The church I want to belong to is . . . compassionate.
“Jesus said, ‘Somebody touched Me, for I perceived power going out from Me’” (Luke 8:46).
I still remember the morning when I learned the real meaning
of compassion.
In my daily time with God, I was reading a volume on the healing
miracles of Christ. Each morning, I reveled in a deeper understanding of
the social and cultural context of Jesus’ many miracles; the remarkable
sensitivity He showed to those marginalized by society; the willingness of
the Gentle Healer to craft His caring to the unique needs of each individual.

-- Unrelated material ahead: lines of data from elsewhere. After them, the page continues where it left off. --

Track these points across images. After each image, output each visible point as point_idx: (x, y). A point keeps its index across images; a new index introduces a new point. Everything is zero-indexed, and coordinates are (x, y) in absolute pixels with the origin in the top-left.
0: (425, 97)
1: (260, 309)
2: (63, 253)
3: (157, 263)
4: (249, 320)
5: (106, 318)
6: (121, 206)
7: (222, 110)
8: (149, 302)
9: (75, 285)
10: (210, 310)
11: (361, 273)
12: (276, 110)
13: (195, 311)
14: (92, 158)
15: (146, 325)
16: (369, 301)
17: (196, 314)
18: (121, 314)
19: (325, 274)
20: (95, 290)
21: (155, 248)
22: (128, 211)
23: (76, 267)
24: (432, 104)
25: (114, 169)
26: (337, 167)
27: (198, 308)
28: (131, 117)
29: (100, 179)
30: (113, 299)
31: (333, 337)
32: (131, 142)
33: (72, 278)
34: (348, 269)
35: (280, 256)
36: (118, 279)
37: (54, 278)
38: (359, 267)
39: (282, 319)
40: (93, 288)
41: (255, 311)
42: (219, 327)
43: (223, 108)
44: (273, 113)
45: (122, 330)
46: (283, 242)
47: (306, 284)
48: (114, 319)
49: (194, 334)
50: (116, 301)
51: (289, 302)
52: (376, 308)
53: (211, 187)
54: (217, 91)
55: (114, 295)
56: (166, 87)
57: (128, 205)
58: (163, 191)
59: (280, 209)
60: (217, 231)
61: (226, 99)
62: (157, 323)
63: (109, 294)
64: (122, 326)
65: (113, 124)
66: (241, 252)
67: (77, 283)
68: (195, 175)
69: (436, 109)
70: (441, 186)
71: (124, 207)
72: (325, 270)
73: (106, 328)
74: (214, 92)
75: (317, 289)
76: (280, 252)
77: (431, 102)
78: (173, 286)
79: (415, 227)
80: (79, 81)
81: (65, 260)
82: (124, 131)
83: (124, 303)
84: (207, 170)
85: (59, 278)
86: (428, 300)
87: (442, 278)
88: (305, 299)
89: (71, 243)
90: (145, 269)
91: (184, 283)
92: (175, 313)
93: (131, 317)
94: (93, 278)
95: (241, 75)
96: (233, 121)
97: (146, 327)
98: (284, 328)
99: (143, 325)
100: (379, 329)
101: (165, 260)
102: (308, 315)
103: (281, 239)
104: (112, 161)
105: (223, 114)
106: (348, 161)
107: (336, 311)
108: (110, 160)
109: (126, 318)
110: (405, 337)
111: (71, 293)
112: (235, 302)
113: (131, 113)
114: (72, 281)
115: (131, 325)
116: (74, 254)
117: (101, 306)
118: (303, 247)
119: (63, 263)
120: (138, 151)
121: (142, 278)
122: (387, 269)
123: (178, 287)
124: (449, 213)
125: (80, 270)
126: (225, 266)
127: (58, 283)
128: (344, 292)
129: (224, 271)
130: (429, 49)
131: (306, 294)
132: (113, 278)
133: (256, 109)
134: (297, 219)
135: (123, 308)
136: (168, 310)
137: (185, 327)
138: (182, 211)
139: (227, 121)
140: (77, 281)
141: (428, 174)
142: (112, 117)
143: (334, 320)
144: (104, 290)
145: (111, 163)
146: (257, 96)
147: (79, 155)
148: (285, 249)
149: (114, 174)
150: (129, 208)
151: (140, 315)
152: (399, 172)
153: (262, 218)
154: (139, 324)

But when I reached the story of the woman in the crowd healed by touching the fringe of His robe, I stopped to absorb the commentator’s pivotal insight.

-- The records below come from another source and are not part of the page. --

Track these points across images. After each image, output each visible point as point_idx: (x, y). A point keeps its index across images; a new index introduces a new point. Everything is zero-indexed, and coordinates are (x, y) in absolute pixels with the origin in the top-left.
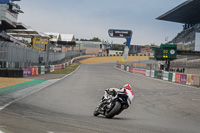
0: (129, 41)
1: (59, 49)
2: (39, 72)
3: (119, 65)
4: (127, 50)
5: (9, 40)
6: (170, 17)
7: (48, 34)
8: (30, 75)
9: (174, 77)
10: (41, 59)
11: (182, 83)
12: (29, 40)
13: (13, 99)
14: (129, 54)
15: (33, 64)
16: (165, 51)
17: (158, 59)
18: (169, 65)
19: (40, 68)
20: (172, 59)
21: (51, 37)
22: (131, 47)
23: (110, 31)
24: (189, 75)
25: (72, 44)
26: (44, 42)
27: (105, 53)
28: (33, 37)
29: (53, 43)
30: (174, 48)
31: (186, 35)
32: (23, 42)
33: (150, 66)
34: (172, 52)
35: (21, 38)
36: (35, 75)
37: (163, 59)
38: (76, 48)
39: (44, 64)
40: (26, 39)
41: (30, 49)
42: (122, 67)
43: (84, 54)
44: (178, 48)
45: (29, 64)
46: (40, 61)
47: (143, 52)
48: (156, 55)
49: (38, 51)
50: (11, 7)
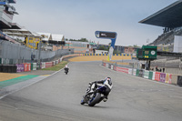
0: (113, 42)
1: (50, 48)
2: (32, 68)
3: (104, 64)
4: (112, 50)
5: (4, 39)
6: (151, 21)
7: (40, 34)
8: (23, 71)
9: (154, 76)
10: (33, 57)
11: (161, 81)
12: (23, 39)
13: (7, 92)
14: (114, 54)
15: (26, 61)
16: (147, 52)
17: (140, 59)
18: (149, 65)
19: (32, 65)
20: (152, 59)
21: (43, 36)
22: (116, 48)
23: (97, 32)
24: (168, 74)
25: (62, 43)
26: (36, 41)
27: (92, 52)
28: (26, 37)
29: (44, 42)
30: (155, 49)
31: (166, 38)
32: (18, 40)
33: (132, 65)
34: (153, 53)
35: (15, 37)
36: (28, 71)
37: (144, 59)
38: (66, 47)
39: (36, 61)
40: (20, 38)
41: (24, 47)
42: (107, 65)
43: (73, 53)
44: (158, 49)
45: (22, 61)
46: (33, 59)
47: (126, 52)
48: (138, 55)
49: (31, 49)
50: (7, 8)
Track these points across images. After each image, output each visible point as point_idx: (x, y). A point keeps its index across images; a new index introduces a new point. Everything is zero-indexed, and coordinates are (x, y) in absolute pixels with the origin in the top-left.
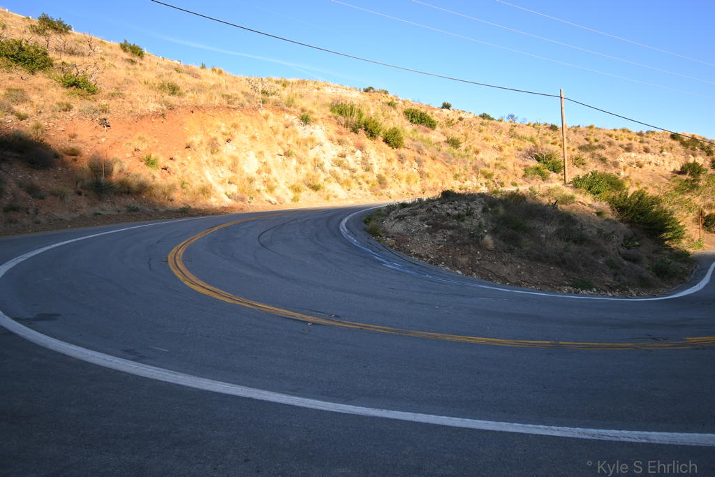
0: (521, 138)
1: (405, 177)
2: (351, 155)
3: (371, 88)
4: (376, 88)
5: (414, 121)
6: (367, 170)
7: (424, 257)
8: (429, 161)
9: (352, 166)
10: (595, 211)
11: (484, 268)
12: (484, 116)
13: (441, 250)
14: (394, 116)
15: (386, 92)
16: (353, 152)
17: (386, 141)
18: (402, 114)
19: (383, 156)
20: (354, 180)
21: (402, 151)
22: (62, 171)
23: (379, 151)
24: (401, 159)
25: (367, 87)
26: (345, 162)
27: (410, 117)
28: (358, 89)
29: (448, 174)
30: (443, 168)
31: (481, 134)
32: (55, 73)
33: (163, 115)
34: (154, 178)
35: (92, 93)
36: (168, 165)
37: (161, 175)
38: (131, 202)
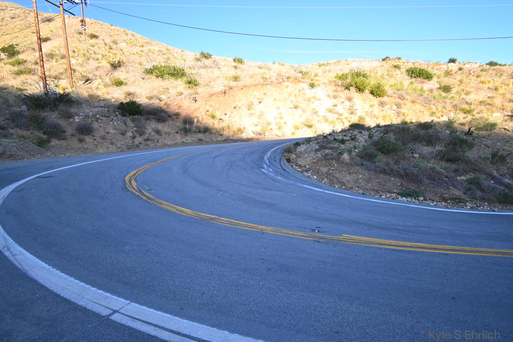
2: (341, 104)
3: (387, 58)
4: (391, 57)
5: (414, 76)
6: (352, 113)
9: (340, 112)
16: (343, 102)
17: (372, 93)
18: (404, 72)
19: (366, 103)
22: (171, 123)
23: (364, 100)
24: (382, 104)
25: (384, 57)
26: (336, 109)
27: (410, 73)
28: (378, 59)
32: (185, 79)
33: (225, 92)
34: (214, 124)
35: (196, 86)
36: (222, 117)
37: (219, 123)
38: (200, 136)
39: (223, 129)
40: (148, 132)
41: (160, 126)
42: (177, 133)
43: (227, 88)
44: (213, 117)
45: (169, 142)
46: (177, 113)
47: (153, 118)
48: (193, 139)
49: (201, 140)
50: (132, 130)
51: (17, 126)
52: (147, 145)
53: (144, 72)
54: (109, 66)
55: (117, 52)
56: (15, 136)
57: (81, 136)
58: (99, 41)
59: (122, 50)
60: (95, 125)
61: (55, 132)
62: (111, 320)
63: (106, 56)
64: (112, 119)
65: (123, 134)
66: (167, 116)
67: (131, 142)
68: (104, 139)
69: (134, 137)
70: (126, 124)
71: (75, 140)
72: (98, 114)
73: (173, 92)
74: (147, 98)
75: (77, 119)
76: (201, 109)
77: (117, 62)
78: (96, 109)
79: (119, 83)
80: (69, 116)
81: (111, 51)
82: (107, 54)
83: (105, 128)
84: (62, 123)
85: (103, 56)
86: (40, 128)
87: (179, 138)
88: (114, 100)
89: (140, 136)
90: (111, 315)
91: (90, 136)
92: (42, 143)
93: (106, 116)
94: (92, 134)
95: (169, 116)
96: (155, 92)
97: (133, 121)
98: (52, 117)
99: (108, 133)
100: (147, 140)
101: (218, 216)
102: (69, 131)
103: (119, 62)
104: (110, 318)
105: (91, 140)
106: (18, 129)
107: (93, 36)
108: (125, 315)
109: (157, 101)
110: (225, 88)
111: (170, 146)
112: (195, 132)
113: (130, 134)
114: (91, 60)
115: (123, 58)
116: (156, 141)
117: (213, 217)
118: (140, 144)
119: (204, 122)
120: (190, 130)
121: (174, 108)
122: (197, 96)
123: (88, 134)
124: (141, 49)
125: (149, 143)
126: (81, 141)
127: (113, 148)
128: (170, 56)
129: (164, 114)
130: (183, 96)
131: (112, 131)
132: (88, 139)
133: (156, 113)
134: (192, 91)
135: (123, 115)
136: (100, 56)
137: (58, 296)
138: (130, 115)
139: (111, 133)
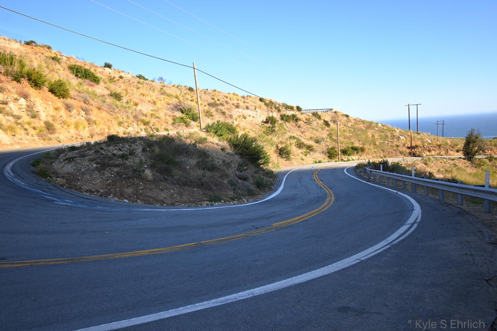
0: (168, 95)
1: (74, 123)
2: (14, 102)
3: (32, 42)
4: (38, 43)
5: (79, 75)
6: (34, 117)
7: (95, 192)
8: (96, 111)
9: (16, 113)
10: (220, 148)
11: (146, 195)
12: (140, 77)
13: (109, 184)
14: (59, 69)
15: (49, 48)
16: (16, 100)
17: (52, 91)
18: (66, 68)
19: (49, 104)
20: (19, 126)
21: (69, 101)
23: (45, 99)
24: (68, 108)
25: (28, 40)
26: (7, 109)
27: (75, 71)
28: (18, 40)
29: (113, 122)
30: (108, 116)
31: (139, 91)
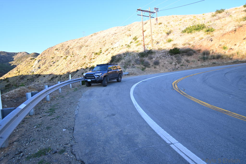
22: (195, 56)
32: (205, 29)
33: (235, 31)
34: (225, 53)
35: (212, 31)
36: (232, 47)
37: (229, 51)
38: (214, 61)
39: (233, 55)
40: (182, 61)
41: (189, 58)
42: (199, 60)
43: (237, 27)
44: (225, 48)
45: (194, 66)
46: (199, 50)
47: (185, 54)
48: (209, 63)
49: (215, 63)
50: (175, 61)
51: (137, 64)
52: (182, 68)
53: (181, 33)
54: (166, 34)
55: (169, 27)
56: (136, 67)
57: (155, 66)
58: (163, 25)
59: (171, 25)
60: (160, 61)
61: (147, 65)
62: (170, 146)
63: (165, 30)
64: (167, 57)
65: (171, 64)
66: (193, 52)
67: (174, 67)
68: (163, 66)
69: (176, 65)
70: (172, 59)
71: (153, 67)
72: (161, 56)
73: (197, 39)
74: (183, 45)
75: (154, 59)
76: (216, 45)
77: (169, 32)
78: (161, 54)
79: (170, 41)
80: (151, 58)
81: (167, 27)
82: (165, 29)
83: (164, 62)
84: (149, 61)
85: (164, 31)
86: (143, 64)
87: (200, 63)
88: (167, 49)
89: (179, 64)
90: (170, 144)
91: (158, 66)
92: (143, 69)
93: (164, 57)
94: (159, 64)
95: (194, 52)
96: (187, 41)
97: (175, 57)
98: (146, 59)
99: (165, 64)
100: (182, 65)
101: (230, 111)
102: (151, 64)
103: (170, 31)
104: (170, 145)
105: (159, 67)
106: (137, 65)
107: (161, 23)
108: (177, 147)
109: (188, 45)
110: (235, 28)
111: (194, 68)
112: (211, 59)
113: (174, 63)
114: (159, 34)
115: (172, 29)
116: (186, 66)
117: (226, 111)
118: (179, 67)
119: (218, 52)
120: (207, 58)
121: (197, 48)
122: (213, 37)
123: (158, 65)
124: (180, 21)
125: (183, 67)
126: (155, 68)
127: (167, 70)
128: (196, 20)
129: (191, 52)
130: (203, 39)
131: (166, 63)
132: (157, 67)
133: (187, 52)
134: (209, 35)
135: (171, 55)
136: (162, 31)
137: (151, 128)
138: (174, 54)
139: (166, 64)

It cost Jesus something to heal the hurting, the author noted. Energy went out of Him, and He knew it.
Like many of my Adventist peers, I had identified “compassion” with the easy things we did in service to our community. We sang in “sunshine bands” at local nursing homes. We collected canned goods from neighbors for distribution to those falling through the social safety net. We stood on doorsteps in December ice and snow to ask for “dollars for the needy” in the annual Ingathering campaign.

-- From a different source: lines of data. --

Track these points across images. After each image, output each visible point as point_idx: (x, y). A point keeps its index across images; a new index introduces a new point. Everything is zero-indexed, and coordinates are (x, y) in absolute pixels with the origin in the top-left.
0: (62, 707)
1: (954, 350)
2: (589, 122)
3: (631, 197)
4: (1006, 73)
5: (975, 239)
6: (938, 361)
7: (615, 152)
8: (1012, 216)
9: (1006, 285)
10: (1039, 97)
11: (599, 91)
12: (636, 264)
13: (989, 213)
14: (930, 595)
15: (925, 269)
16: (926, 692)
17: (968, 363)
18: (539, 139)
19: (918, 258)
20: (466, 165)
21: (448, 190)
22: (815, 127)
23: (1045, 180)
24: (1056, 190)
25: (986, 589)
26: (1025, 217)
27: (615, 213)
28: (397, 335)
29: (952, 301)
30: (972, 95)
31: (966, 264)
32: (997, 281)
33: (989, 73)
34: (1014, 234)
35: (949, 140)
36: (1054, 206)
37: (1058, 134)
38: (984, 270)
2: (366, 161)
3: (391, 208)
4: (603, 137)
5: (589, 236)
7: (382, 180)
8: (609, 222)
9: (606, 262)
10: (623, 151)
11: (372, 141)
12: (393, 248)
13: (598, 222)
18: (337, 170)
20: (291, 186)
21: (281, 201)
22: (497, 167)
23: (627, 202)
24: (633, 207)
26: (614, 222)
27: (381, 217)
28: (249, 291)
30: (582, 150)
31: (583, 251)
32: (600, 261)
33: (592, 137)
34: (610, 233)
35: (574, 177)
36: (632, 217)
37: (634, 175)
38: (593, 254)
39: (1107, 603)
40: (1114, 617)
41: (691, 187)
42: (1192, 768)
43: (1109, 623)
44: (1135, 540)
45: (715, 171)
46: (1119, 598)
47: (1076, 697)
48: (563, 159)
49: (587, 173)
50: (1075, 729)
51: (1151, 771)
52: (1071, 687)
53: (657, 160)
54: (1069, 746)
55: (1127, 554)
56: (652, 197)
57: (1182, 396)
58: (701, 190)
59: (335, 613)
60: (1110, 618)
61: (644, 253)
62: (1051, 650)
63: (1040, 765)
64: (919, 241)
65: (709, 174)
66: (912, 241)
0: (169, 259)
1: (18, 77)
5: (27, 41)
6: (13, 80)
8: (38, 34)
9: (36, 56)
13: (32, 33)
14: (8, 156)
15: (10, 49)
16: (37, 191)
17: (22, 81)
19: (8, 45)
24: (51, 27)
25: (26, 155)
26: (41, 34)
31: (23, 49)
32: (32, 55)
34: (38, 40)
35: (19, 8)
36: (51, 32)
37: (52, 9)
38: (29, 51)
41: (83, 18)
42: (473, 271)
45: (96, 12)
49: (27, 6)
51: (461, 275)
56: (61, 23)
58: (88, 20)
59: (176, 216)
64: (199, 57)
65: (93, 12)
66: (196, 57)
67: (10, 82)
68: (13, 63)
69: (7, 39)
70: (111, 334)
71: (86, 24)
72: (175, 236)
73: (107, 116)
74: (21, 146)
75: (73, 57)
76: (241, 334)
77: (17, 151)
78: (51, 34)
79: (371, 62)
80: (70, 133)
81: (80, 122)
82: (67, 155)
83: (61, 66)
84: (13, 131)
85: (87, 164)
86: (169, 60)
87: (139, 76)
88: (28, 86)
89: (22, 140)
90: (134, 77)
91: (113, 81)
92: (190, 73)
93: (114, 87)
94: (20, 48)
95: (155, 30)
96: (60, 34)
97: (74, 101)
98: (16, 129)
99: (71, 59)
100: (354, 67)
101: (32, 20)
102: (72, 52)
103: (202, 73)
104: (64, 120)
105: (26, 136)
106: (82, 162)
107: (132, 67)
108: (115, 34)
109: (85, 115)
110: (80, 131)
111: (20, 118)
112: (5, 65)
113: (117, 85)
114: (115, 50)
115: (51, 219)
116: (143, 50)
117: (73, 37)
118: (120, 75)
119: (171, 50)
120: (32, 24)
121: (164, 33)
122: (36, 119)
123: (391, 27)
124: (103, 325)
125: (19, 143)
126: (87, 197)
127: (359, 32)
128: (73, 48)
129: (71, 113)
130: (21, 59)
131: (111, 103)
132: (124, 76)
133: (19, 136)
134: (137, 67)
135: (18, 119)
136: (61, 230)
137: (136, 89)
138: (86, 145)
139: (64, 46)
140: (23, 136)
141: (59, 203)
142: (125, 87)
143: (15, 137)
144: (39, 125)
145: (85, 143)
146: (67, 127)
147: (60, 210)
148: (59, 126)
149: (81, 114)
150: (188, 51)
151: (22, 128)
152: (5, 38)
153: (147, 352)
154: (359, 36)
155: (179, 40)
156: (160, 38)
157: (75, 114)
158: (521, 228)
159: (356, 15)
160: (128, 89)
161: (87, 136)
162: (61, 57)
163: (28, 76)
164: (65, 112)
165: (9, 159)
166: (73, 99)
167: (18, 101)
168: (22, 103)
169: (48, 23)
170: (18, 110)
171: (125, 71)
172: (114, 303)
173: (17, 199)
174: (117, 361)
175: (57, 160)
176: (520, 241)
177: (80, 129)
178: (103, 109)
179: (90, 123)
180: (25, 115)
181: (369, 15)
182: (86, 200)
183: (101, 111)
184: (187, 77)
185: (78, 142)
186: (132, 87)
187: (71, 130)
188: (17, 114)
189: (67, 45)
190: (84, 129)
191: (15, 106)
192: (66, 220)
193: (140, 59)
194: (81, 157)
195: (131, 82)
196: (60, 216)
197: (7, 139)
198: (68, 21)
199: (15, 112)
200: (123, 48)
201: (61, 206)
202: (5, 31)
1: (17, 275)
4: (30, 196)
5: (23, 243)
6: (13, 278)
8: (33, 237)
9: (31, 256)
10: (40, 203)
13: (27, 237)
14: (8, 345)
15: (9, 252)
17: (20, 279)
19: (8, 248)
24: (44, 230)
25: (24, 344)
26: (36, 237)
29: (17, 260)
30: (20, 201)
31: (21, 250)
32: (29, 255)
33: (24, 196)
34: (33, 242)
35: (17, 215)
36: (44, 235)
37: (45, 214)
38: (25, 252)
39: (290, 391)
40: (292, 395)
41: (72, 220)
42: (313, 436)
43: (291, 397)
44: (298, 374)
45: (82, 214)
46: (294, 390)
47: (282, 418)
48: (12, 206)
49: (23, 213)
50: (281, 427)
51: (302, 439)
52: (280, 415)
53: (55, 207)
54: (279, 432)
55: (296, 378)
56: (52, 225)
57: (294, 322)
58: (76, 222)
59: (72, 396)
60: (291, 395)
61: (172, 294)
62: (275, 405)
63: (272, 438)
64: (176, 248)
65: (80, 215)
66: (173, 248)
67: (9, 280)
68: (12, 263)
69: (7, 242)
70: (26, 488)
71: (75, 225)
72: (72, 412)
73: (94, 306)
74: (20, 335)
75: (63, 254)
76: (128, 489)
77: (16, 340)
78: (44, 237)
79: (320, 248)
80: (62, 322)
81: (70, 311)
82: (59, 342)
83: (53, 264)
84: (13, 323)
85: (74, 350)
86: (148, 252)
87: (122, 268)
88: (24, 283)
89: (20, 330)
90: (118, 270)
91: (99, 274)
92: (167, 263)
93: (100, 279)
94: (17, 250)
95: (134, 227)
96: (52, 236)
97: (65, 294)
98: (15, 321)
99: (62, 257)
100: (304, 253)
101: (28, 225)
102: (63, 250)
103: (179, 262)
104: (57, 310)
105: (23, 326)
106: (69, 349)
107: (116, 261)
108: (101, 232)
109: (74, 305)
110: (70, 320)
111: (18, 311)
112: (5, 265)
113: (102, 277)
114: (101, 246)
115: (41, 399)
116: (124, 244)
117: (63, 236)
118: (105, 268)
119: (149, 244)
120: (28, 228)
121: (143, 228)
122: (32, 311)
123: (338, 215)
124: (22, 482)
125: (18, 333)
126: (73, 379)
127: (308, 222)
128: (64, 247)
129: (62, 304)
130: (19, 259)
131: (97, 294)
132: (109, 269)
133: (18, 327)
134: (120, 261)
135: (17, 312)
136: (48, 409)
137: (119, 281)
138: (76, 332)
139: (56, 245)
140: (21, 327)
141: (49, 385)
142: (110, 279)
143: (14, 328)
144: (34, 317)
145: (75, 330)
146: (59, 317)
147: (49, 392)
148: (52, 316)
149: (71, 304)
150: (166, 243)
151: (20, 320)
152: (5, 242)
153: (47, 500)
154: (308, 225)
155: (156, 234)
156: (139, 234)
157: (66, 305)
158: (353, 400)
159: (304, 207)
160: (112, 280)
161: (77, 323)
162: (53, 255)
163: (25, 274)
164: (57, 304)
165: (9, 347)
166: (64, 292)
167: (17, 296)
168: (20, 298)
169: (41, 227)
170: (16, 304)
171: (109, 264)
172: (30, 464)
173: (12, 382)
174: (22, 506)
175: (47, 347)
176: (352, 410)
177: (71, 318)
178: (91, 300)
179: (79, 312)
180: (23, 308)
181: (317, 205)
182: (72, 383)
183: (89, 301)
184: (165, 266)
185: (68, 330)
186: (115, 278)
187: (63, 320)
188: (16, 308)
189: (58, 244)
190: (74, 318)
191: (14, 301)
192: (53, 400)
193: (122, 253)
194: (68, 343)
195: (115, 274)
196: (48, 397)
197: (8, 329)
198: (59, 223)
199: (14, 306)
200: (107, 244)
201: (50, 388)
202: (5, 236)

But beyond the occasional discomfort of a bone-chilling night ringing doorbells, there was very little cost to me or my peers. It was our extra we invested—the excess of our time and energy—and then usually when it fit within existing schedules of work and play and study. Compassion as we practiced it certainly blessed the senior citizens and the lonely; the families hurting through tragedy and loss; the far-off victims of poverty and war. But mostly it gave us that warm, comfortable sense of having done something that resembled Jesus’ caring.
On that morning long ago, I began to realize the yawning gap between the easy giving of my extra and the deep sharing of Himself that Jesus brought to those in need. How could I, in the words of a Christian song, “offer anything that cost me nothing”?
And so, through grace, my world began to change—often slowly, sometimes slowed by pride or haste. I came to value Christ’s compassion as the gift of His caring and His time—both of which cost Him, and would cost me. I came to treasure the godly men and women who practiced the compassion of Jesus by costly sharing of their time and love with me. I saw in them the image of my Saviour and my Healer, and I learned to pray for those beyond the circle of my friends.
Just now, my community and my world urgently need my compassion—and yours. It seems, indeed, that “all creation is groaning” (Rom 8:22). As we learn the deeper meaning—and the cost—of Jesus’ compassion, our vision gets clearer; our hands unclench; and we open more than our wallets and purses.
This is an hour when we must pray for Spirit-driven creativity to reach out to the lonely, the marginalized, the grieving, and the dispossessed. It will cost us something—perhaps more than we know—to care like Jesus. But it is just what the world has a right to expect of those who follow Him.
The church I want to belong to is . . . compassionate when the world is in crisis.